Com exclusividade na Rede TV, Sarah Estanislau fala sobre convite especial para ser madrinha da escola de samba Consulado

Reginaldo Faria Primo
Reginaldo Faria Primo

Escola é considerada a maior e mais tradicional escola de samba de Florianópolis

Fenômeno nas redes sociais e um dos grandes destaques do Carnaval atual, Sarah celebrou o momento como um marco em sua trajetória pessoal e profissional. Segundo ela, o convite representa não apenas um reconhecimento do seu trabalho e da sua conexão com o público, mas também uma grande responsabilidade cultural.

A influenciadora já iniciou oficialmente sua jornada dentro da escola campeã da capital catarinense, participando de ensaios, ações especiais e se envolvendo ativamente com a comunidade. Sua presença tem movimentado os bastidores do samba local e reforçado a conexão entre o Carnaval tradicional e a nova geração digital.

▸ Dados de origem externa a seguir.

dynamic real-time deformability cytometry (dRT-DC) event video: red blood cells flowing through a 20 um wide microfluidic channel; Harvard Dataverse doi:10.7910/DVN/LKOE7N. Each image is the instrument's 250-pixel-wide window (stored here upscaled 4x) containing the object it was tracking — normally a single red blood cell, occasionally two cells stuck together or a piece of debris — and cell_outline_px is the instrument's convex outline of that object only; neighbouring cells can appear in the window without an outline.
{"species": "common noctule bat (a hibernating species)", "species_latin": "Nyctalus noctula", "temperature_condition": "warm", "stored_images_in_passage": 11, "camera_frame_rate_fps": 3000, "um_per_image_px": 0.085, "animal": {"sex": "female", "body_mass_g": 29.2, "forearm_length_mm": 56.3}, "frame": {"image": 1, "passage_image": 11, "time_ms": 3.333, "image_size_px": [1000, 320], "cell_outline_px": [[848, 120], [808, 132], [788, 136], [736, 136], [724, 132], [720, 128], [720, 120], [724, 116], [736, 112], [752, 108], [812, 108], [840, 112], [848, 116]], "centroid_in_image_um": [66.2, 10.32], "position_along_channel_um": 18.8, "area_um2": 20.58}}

Com milhões de seguidores e forte engajamento nas redes sociais, Sarah Estanislau se consolida como um dos nomes mais relevantes do Carnaval 2026, unindo carisma, visibilidade e paixão pelo samba, em uma parceria que promete marcar a avenida.

Como surgiu o convite para ser madrinha desta escola de samba?

O convite surgiu em 2025, a partir de uma aproximação feita pela própria escola e por meio da assessoria de imprensa. Nesse processo, tive contato com pessoas importantes do Carnaval, como a Márcia Gil, e depois fui apresentada ao carnavalesco Raphael Soares. Participei do desfile como destaque do carro abre-alas em 2025, vivi a experiência de dentro e, após reuniões com diferentes segmentos da diretoria, veio o convite formal para assumir o papel de madrinha em 2026. Foi um processo construído, com diálogo e respeito.

O que te motivou a aceitar esse papel tão simbólico dentro do Carnaval?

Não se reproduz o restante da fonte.